#### [Excerpted data]
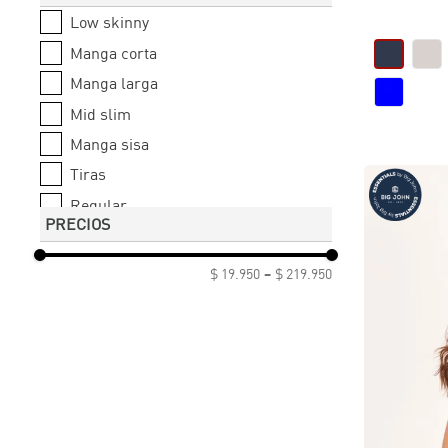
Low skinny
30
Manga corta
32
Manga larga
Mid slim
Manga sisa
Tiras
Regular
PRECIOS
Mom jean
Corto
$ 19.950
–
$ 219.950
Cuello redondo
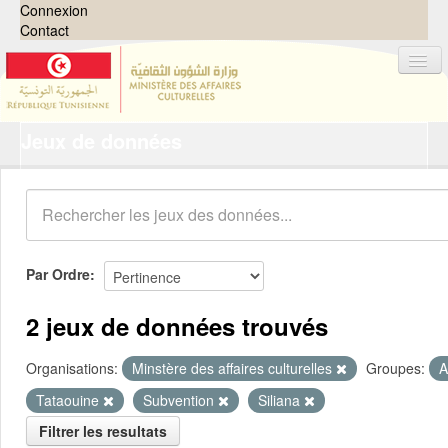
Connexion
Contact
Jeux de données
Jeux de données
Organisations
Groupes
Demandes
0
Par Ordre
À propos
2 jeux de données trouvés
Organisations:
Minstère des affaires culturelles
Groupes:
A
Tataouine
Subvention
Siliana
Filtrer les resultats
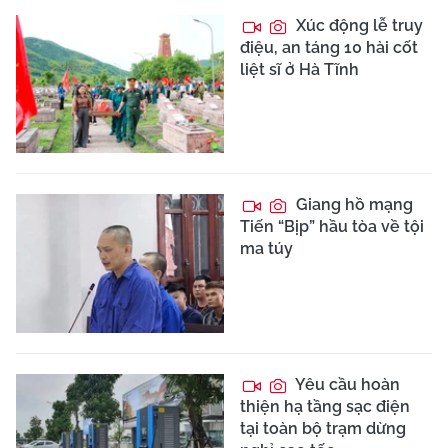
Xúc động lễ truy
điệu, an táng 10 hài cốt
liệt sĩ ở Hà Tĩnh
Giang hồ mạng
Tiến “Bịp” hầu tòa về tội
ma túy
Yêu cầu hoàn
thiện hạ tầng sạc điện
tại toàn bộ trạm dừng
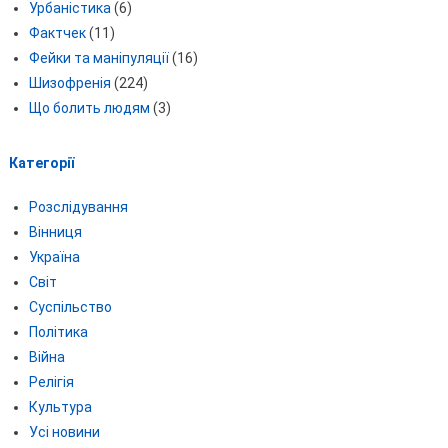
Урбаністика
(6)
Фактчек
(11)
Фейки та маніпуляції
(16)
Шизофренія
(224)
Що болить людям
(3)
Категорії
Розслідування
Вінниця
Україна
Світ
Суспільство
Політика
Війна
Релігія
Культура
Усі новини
...
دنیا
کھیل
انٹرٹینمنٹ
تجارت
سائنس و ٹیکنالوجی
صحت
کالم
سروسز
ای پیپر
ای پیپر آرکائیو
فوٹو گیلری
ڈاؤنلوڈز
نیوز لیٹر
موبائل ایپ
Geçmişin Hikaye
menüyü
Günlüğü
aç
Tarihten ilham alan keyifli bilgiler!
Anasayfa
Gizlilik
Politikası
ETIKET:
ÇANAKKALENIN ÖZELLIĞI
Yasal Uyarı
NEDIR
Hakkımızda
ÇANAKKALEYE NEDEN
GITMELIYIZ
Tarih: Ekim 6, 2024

#### [Task item]
Transcribe verbatim the lines in the records above, from the line containing "Xúc động lễ truy" through the line containing "tại toàn bộ trạm dừng", including both of those lines.

#### [Result of the exercise]
Xúc động lễ truy
điệu, an táng 10 hài cốt
liệt sĩ ở Hà Tĩnh
Giang hồ mạng
Tiến “Bịp” hầu tòa về tội
ma túy
Yêu cầu hoàn
thiện hạ tầng sạc điện
tại toàn bộ trạm dừng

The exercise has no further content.